Specifically, the electronic device is arranged with a charging interface 400. The charging interface 400 may be a USB socket. The charging interface 400 is connected to an adapter through a data cable. The adapter obtains electric energy from a mains. After voltage conversion, the electric energy is transmitted through the data cable and the charging interface 400 to the charging circuit, so the electric energy can be charged into a to-be-charged battery 200 through the charging circuit.
Referring to FIG. 4, the charging circuit in the embodiments of the present disclosure includes a first switch tube V1 and an electro-migration suppression circuit 110. A first end of the first switch tube V1 is configured to be connected to a power supply 300, and a second end of the first switch tube V1 is configured to be connected to the to-be-charged battery 200. The electro-migration suppression circuit 110 is electrically connected to a controlled end of the first switch tube V1. When the power supply 300 stops charging the to-be-charged battery 200, the electro-migration suppression circuit 110 adjusts the voltage difference between the second end and the controlled end of the first switch tube V1 by adjusting the voltage on the controlled end of the first switch tube V1, thereby reducing the amount of electro-migration between the second end and the controlled end of the first switch tube V1.
The power supply 300 in the embodiments is an external power supply 300 of the electronic device. Obviously, the first end of the first switch tube V1 may be connected to the power supply 300 through the charging interface 400 of the electronic device. The power supply 300 may include an adapter, a data line connected between the adapter and the charging interface 400, and the mains power supply for the adapter. The power supply 300 may also be an electric energy storage device that supplies electric energy, and include a data line connected between the electric energy storage device and the charging interface 400. A path is formed for charging current to flow between the first end and the second end of the first switch tube V1, and the controlled end of the first switch tube V1 can control the on or off of the path.
There are two specific situations when the power supply 300 stops charging the to-be-charged battery 200: 1) the charging interface 400 of the electronic device is not connected to the power supply 300, so there is no power supply 300 to charge the to-be-charged battery 200; 2) the charging interface 400 of the electronic device is connected to the power supply 300, but the first switch tube V1 is turned off, so the power transmitted by the adapter cannot be charged into the battery 200.

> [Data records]
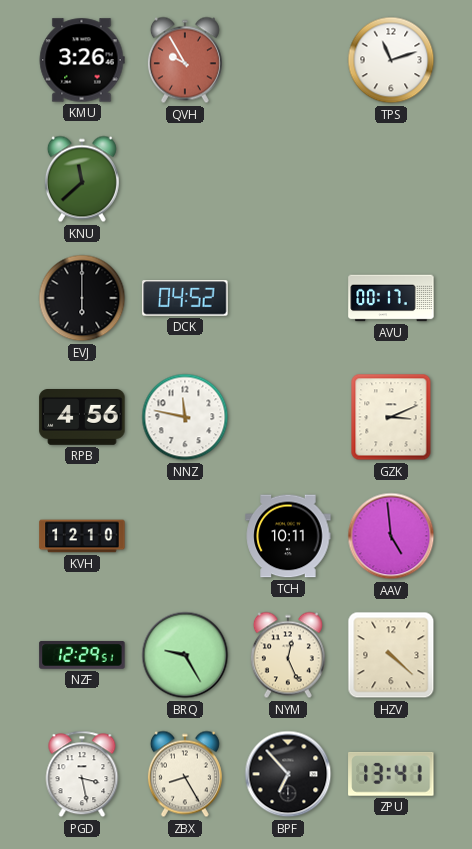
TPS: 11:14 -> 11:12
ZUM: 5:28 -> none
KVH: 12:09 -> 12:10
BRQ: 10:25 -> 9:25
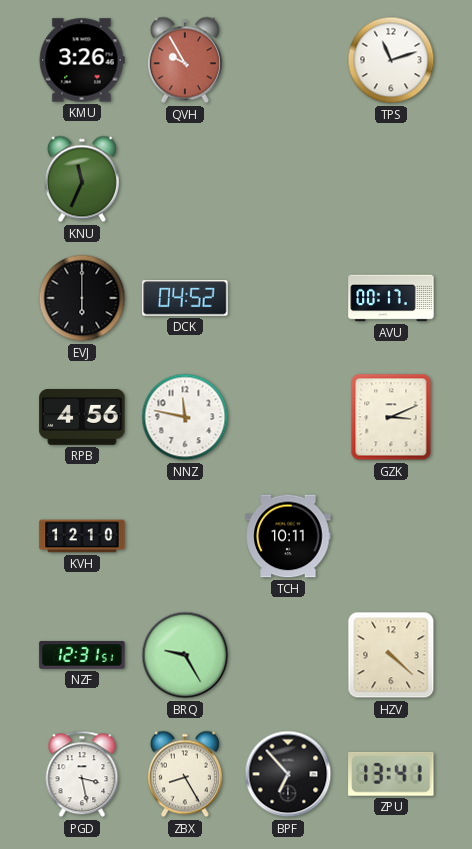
KNU: 11:38 -> 11:34
AAV: 4:59 -> none
NZF: 12:29 -> 12:31
NYM: 12:26 -> none
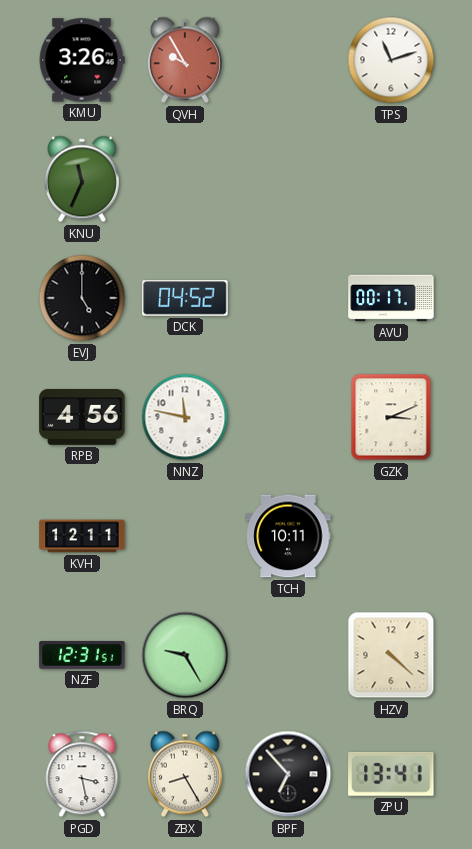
EVJ: 6:00 -> 5:00
KVH: 12:10 -> 12:11
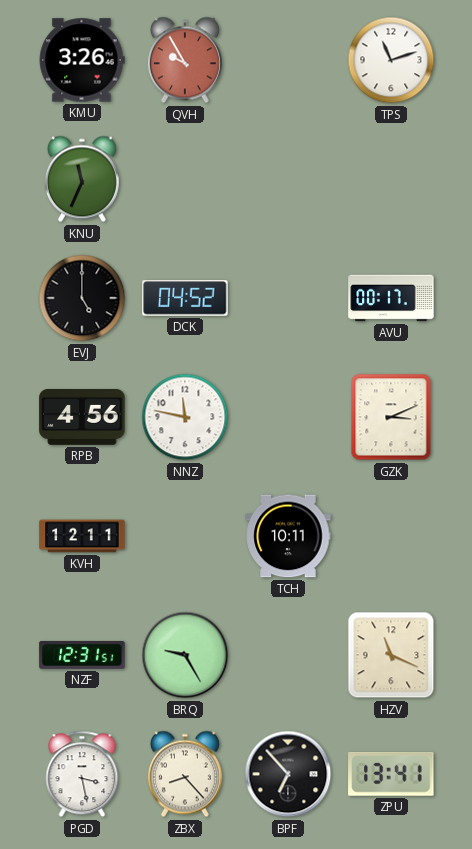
HZV: 4:22 -> 11:19
ZBX: 8:25 -> 8:23
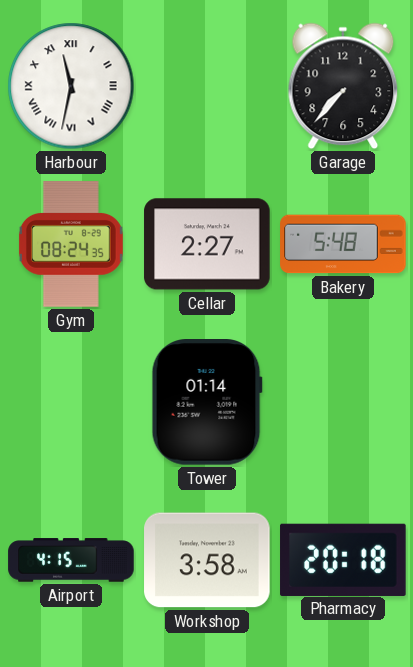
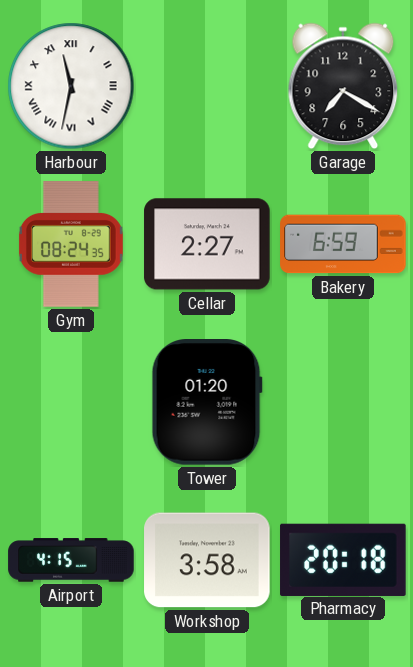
Garage: 7:37 -> 7:20
Bakery: 5:48 -> 6:59
Tower: 01:14 -> 01:20
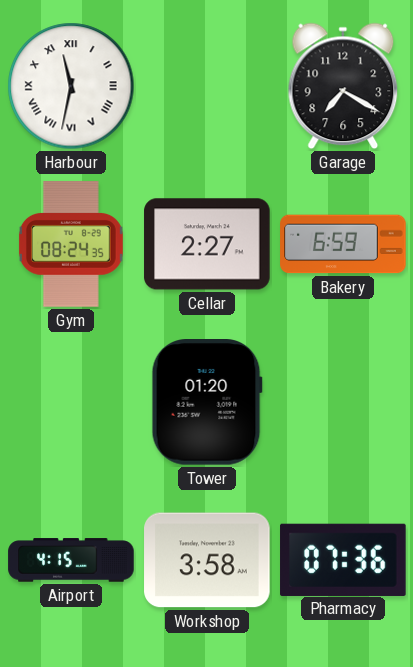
Pharmacy: 20:18 -> 07:36
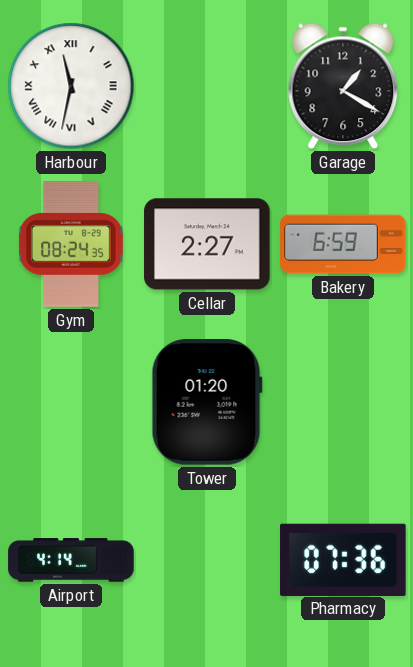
Garage: 7:20 -> 1:20
Airport: 4:15 -> 4:14
Workshop: 3:58 -> none
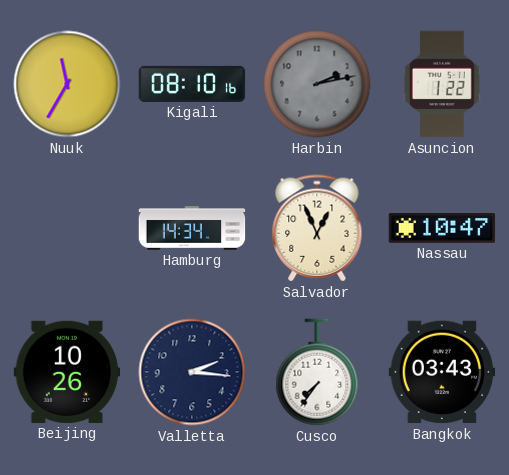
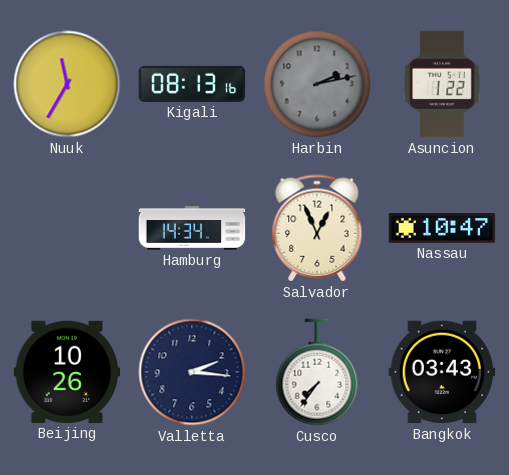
Kigali: 08:10 -> 08:13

> [Exercise task 1]
According to the charging circuit passage, what may the charging interface 400 be?
> [Exercise task 2]
Write out everything in the charging circuit passage from "There are two" down to "the battery 200.".
> [Exercise task 3]
List every component that the charging circuit passage identifies with a reference number or code.
Rely only on the charging circuit passage when you respond.

> [Problem solution 1]
It may be a USB socket.

> [Problem solution 2]
There are two specific situations when the power supply 300 stops charging the to-be-charged battery 200: 1) the charging interface 400 of the electronic device is not connected to the power supply 300, so there is no power supply 300 to charge the to-be-charged battery 200; 2) the charging interface 400 of the electronic device is connected to the power supply 300, but the first switch tube V1 is turned off, so the power transmitted by the adapter cannot be charged into the battery 200.

> [Problem solution 3]
- charging interface 400
- to-be-charged battery 200
- first switch tube V1
- electro-migration suppression circuit 110
- power supply 300